Assurance Dommages Ouvrage : une protection indispensable pour sécuriser des travaux immobiliers

Souvent perçue comme une contrainte, l’assurance dommages ouvrage est pourtant un levier essentiel pour sécuriser un projet de construction ou de rénovation. Obligatoire dans de nombreux cas, elle protège efficacement contre les risques de malfaçons et garantit une réparation rapide sans attendre une décision de justice, tout en facilitant la revente future du bien.

Faire construire, agrandir ou rénover un bien immobilier implique de nombreux risques techniques et financiers qui peuvent exposer le maître d’ouvrage à des risques parfois invisibles à la réception du chantier.  Entre les défauts de construction, les retards ou les litiges avec les entreprises, les imprévus peuvent rapidement peser lourd sur un budget. Pour encadrer ces situations, la législation française impose certaines garanties, dont l’assurance dommages ouvrage, encore trop souvent sous-estimée par les particuliers.

Une obligation légale encore méconnue

En France, le cadre légal issu de la loi Spinetta Instaurée par la loi n°78-12 du 4 janvier 1978 (source Légifrance),  impose la souscription d’une assurance dommages ouvrage (DO) obligatoire pour couvrir les dommages relevant de la garantie décennale avant le démarrage du chantier. Cette obligation concerne aussi bien les professionnels que les particuliers faisant construire pour eux-mêmes. Elle permet une prise en charge rapide des réparations liées aux dommages relevant de la garantie décennale, sans attendre une décision de justice. Selon le ministère de la Transition écologique, cette garantie couvre notamment les dommages compromettant la solidité du bâtiment ou le rendant inhabitable, comme les fissures importantes ou les infiltrations d’eau.

Un mécanisme de protection immédiate

L’atout majeur de ce contrat réside dans son mécanisme de préfinancement. En cas de sinistre affectant la solidité de l’édifice ou le rendant impropre à sa destination (fissures structurelles, infiltrations en toiture, effondrement de plancher), l’assureur DO prend en charge le montant des réparations. Selon les données officielles, ce versement doit intervenir dans des délais stricts, sans recherche préalable de responsabilité.

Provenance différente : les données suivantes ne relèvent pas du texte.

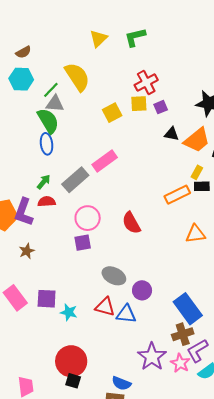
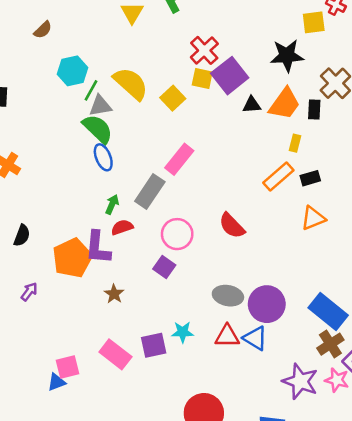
brown semicircle: (23, 52) -> (43, 30), moved
yellow semicircle: (77, 77) -> (131, 84), moved
cyan hexagon: (21, 79) -> (73, 71), moved
yellow square: (139, 104) -> (202, 79), turned 30
purple square: (161, 107) -> (230, 76), size x2.0
black rectangle: (202, 186) -> (310, 178), moved
purple square: (83, 243) -> (164, 267), moved, turned -30
purple circle: (142, 290) -> (267, 304), size x1.5
cyan star: (69, 312) -> (183, 332), moved
blue triangle: (126, 314) -> (255, 338), turned 40

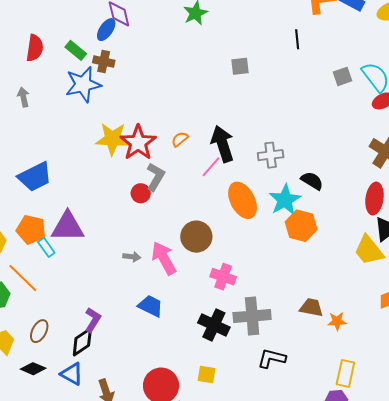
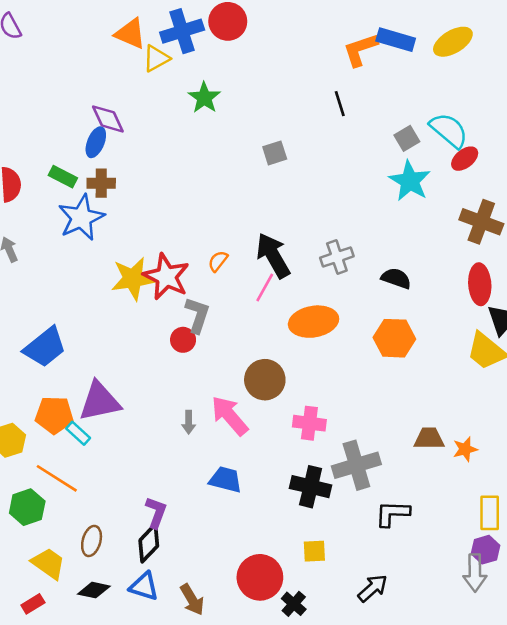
orange ellipse: (243, 200) -> (314, 322), turned -60
cyan star: (285, 200) -> (410, 181), moved
gray arrow: (132, 257) -> (189, 422), turned 96

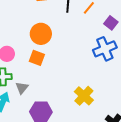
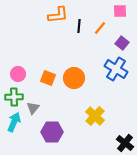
orange circle: (41, 34) -> (74, 78), moved
blue cross: (105, 49) -> (116, 69), turned -35

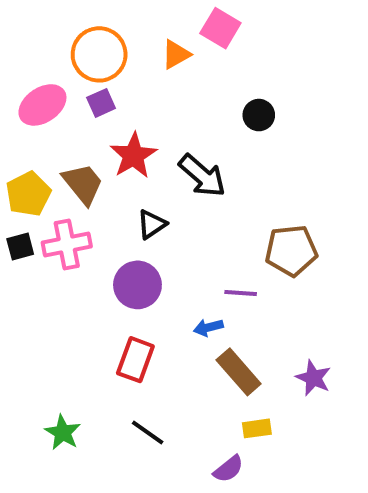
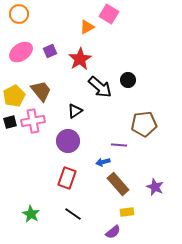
orange circle: (99, 54) -> (19, 14), moved, size x0.7
black circle: (259, 115) -> (128, 80), moved
red star: (133, 156) -> (80, 59), moved

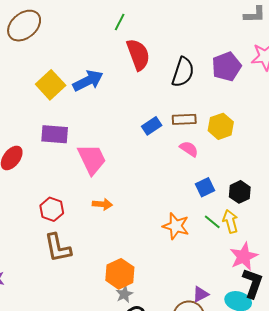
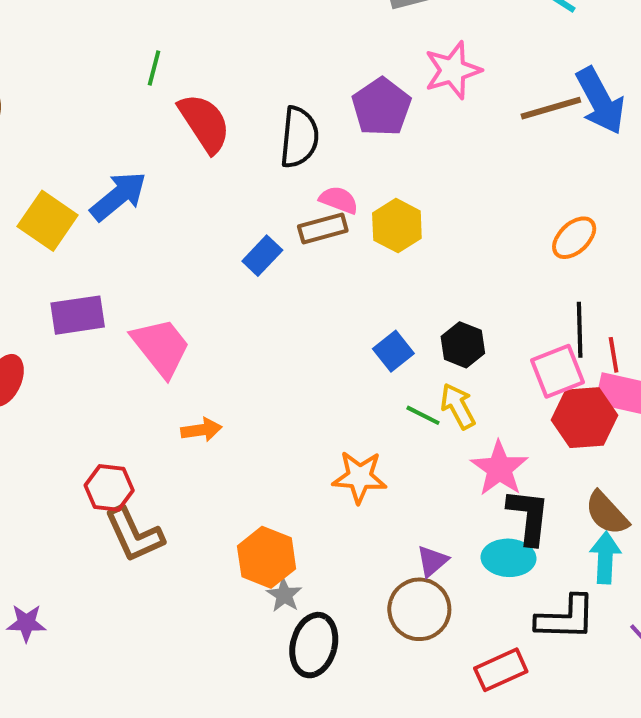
pink semicircle: (189, 149) -> (339, 200), moved
red hexagon: (52, 209) -> (109, 488), moved
orange star: (176, 226) -> (359, 477), moved

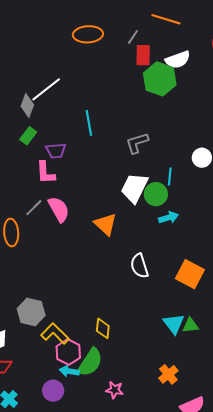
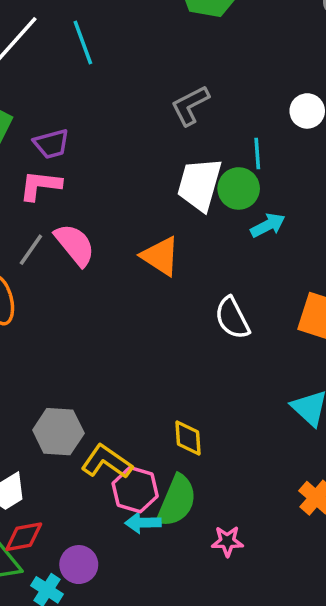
cyan line: (89, 123) -> (83, 43), moved
pink L-shape: (45, 173) -> (40, 185), turned 110
purple circle: (53, 391) -> (79, 565), moved

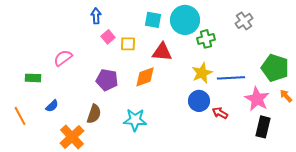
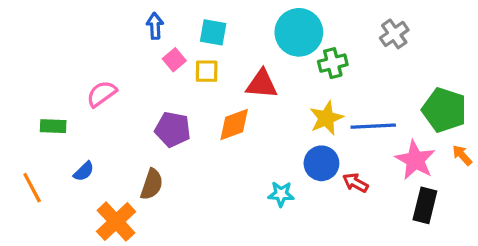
cyan square: (153, 20) -> (213, 32), moved
cyan star: (135, 120) -> (281, 194), moved, size x0.7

Cela évite au propriétaire des années de procédures judiciaires complexes contre les entreprises de travaux ou leurs assureurs de responsabilité civile professionnelle.

Quels sont les documents nécessaires pour obtenir un devis de DO ?

Pour obtenir un devis, le maître d’ouvrage doit constituer un dossier complet. Pour ce faire, voici les pièces généralement demandées par les courtiers spécialisés :

  • Le permis de construire : l’arrêté municipal autorisant les travaux ;
  • Le coût total de l’opération : incluant les honoraires techniques et le montant global TTC des travaux ;
  • Les attestations d’assurance décennale : il est impératif de vérifier que chaque intervenant (gros œuvre, charpente, etc.) est couvert pour l’année du chantier ;
  • L’étude de sol (G2) : essentielle pour valider l’adéquation des fondations avec le terrain ;
  • Les plans de l’ouvrage : coupes et plans de masse permettant d’évaluer l’ampleur technique.

Un coût initial pour un risque financier évité in fine

Malgré son caractère obligatoire, la DO reste encore insuffisamment souscrite par les particuliers. D’après la Fédération Française de l’Assurance (FFA), une part significative des maîtres d’ouvrage individuels choisit de s’en passer, souvent pour des raisons de coût, qui peut représenter entre 1 et 5 % du montant total des travaux. Pourtant, en cas de sinistre, l’absence de cette assurance peut entraîner des procédures longues et coûteuses, avec des délais d’indemnisation pouvant dépasser plusieurs années.

Un atout majeur pour la revente et la valorisation du bien

Au-delà de la protection immédiate, l’assurance dommages ouvrage constitue un élément de réassurance déterminant lors d’une transaction ou à l’occasion de la revente d’un bien dans les dix ans suivant sa construction. L’ article L242-1 du Code des assurances impose de mentionner son existence dans l’acte de vente. En effet, si le bien est vendu dans les dix ans après l’achèvement des travaux, le notaire doit vérifier systématiquement l’existence de cette garantie. Son absence peut inquiéter voire freiner une vente ou encore entraîner une forte décote sur le prix, l’acquéreur n’ayant aucune protection immédiate en cas de vice caché structurel. Dans le cadre d’un guide sur la vente immobilière, il apparaît clairement que la conformité des assurances est un levier de confiance essentiel.

Dans un marché immobilier de plus en plus exigeant, disposer de garanties solides contribue à renforcer la valeur et l’attractivité d’un bien. L’assurance dommages ouvrage ne doit pas être perçue comme une simple formalité, mais comme un investissement stratégique. Elle offre une sérénité face aux aléas de la construction et protège durablement la valeur patrimoniale du bien immobilier sur le marché.